EXTRACT TO READ Start Marker

On May 26, less than three weeks after the Creative Little Garden was touted as the best community garden in the city by readers of the Daily News, a message appeared on the garden’s Facebook page: “Without new volunteers our garden may close at the end of this summer.”
For the past five years, Steve Rose, a “semi-retired” 62-year-old resident of the block, has opened the garden’s green gates every morning at 11 a.m and watered its azaleas, hydrangeas and ferns. He closes the park at sundown — to prevent vagrants or late-night partiers from entering — and when it’s used for events: 14 weddings were held at the Creative Little Garden last year, and a “Saturday Night Live” skit was filmed there. But earlier this summer, Mr. Rose decided he would no longer be involved with the garden, citing personal reasons he did not want to discuss on the record.

EXTRACT TO READ End Marker
DATA LISTING Start Marker

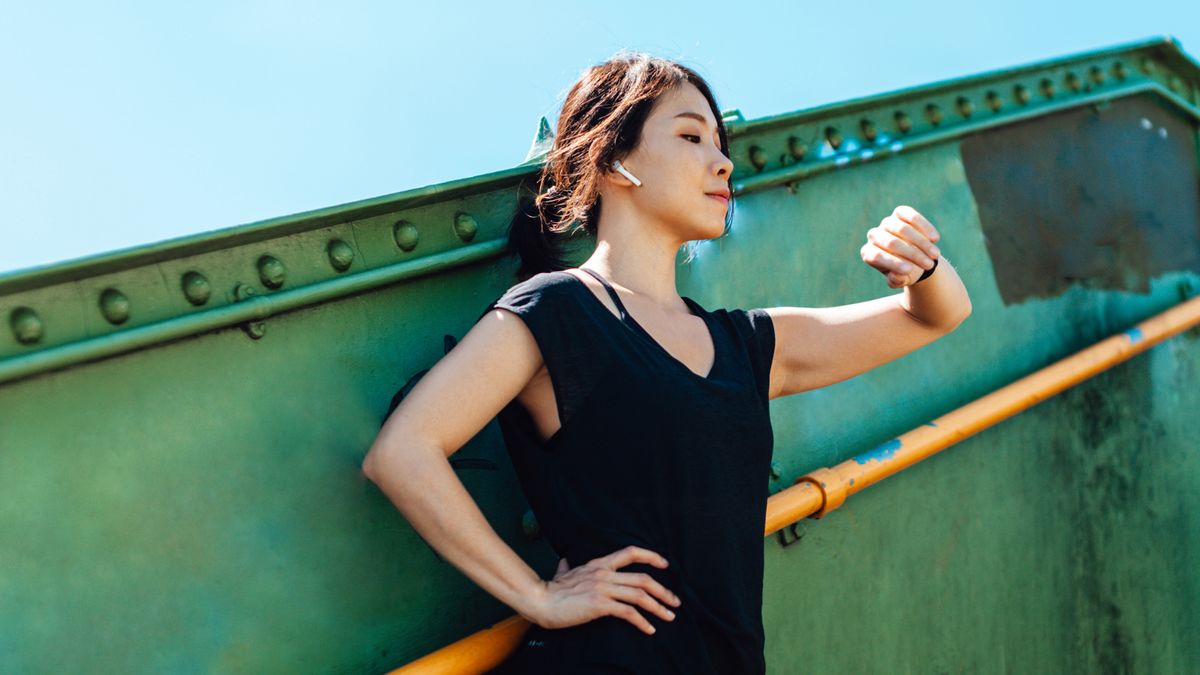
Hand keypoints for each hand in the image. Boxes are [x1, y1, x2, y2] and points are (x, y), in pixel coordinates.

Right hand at [523, 545, 681, 634]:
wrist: (540, 600)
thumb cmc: (550, 590)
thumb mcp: (562, 573)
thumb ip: (566, 567)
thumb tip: (564, 562)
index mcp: (599, 564)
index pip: (630, 552)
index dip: (651, 556)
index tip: (665, 565)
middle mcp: (604, 573)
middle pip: (642, 578)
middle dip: (663, 590)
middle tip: (674, 602)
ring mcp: (602, 588)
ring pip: (640, 595)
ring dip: (658, 607)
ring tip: (669, 617)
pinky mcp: (600, 605)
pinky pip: (628, 612)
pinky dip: (642, 622)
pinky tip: (649, 629)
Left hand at [860, 205, 941, 287]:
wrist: (915, 258)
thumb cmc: (905, 272)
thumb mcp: (901, 280)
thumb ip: (897, 280)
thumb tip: (897, 275)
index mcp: (869, 253)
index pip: (877, 256)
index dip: (893, 263)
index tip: (909, 271)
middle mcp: (874, 236)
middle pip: (891, 243)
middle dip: (912, 254)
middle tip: (929, 265)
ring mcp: (886, 222)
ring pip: (902, 229)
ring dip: (922, 243)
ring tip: (935, 255)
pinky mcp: (899, 213)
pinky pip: (911, 216)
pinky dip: (924, 227)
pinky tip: (935, 239)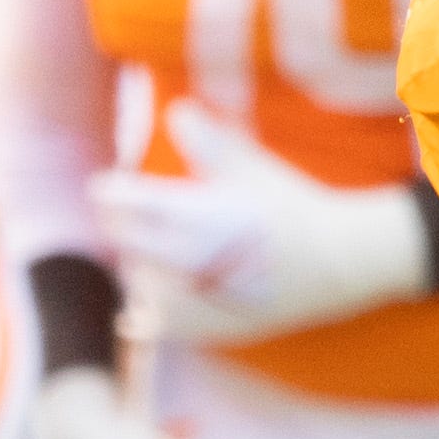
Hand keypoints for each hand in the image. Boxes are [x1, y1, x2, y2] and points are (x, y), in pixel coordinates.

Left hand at [89, 119, 436, 345]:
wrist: (331, 265)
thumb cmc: (288, 208)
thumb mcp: (250, 167)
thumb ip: (207, 141)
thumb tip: (176, 110)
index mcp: (192, 214)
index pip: (123, 202)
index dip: (111, 191)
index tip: (108, 187)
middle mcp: (184, 259)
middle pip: (121, 239)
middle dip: (120, 224)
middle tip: (122, 214)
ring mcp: (190, 299)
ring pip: (134, 280)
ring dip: (137, 263)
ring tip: (153, 251)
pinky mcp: (197, 329)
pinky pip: (152, 318)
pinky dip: (153, 302)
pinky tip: (169, 285)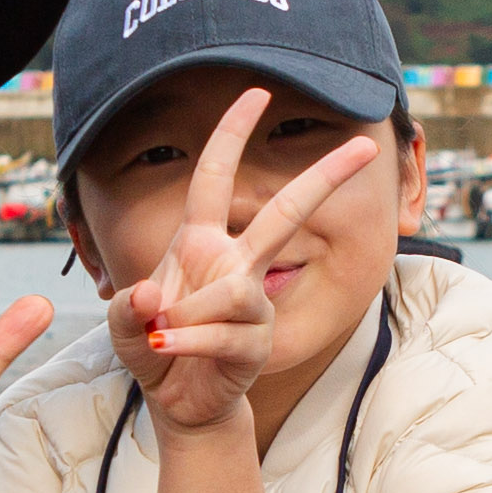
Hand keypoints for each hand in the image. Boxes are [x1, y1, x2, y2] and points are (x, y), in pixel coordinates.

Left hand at [109, 89, 385, 437]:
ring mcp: (252, 302)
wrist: (178, 400)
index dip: (232, 133)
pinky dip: (187, 342)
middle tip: (366, 145)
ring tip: (162, 335)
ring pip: (235, 291)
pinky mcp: (257, 340)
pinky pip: (224, 334)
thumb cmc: (155, 346)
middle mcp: (234, 264)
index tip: (257, 93)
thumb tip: (151, 295)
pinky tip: (168, 349)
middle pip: (288, 213)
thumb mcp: (125, 324)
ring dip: (189, 315)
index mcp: (201, 242)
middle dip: (326, 177)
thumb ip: (126, 308)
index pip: (215, 176)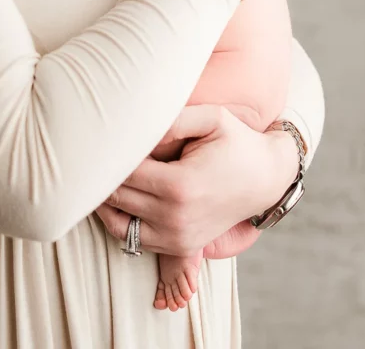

DATA LISTING End Marker

QUESTIONS ON THE MATERIAL =>
1. Answer these from the garden article:
(a) On what date did the message about the garden possibly closing appear on its Facebook page?
(b) At what time each morning does Steve Rose open the garden's gates?
(c) How many weddings were held at the garden last year?
2. Reproduce the passage from the garden article that begins at the words "On May 26, less" and stops after "on the record.".
3. Does each statement agree with the garden article? Answer yes or no, and quote the words that decide it.
(a) Steve Rose has opened the garden's gates every morning for the past ten years.
(b) Readers of the Daily News called the Creative Little Garden the best community garden in the city.
(c) Mr. Rose explained on the record why he would stop being involved with the garden.

ANSWERS TO THE EXERCISE =>
1.
(a) May 26
(b) 11 a.m.
(c) 14

2.
On May 26, less than three weeks after the Creative Little Garden was touted as the best community garden in the city by readers of the Daily News, a message appeared on the garden’s Facebook page: “Without new volunteers our garden may close at the end of this summer.”
For the past five years, Steve Rose, a “semi-retired” 62-year-old resident of the block, has opened the garden’s green gates every morning at 11 a.m and watered its azaleas, hydrangeas and ferns. He closes the park at sundown — to prevent vagrants or late-night partiers from entering — and when it’s used for events: 14 weddings were held at the Creative Little Garden last year, and a “Saturday Night Live” skit was filmed there. But earlier this summer, Mr. Rose decided he would no longer be involved with the garden, citing personal reasons he did not want to discuss on the record.

3.
(a) No: "For the past five years"
(b) Yes: "touted as the best community garden in the city by readers of the Daily News"
(c) No: "citing personal reasons he did not want to discuss on the record"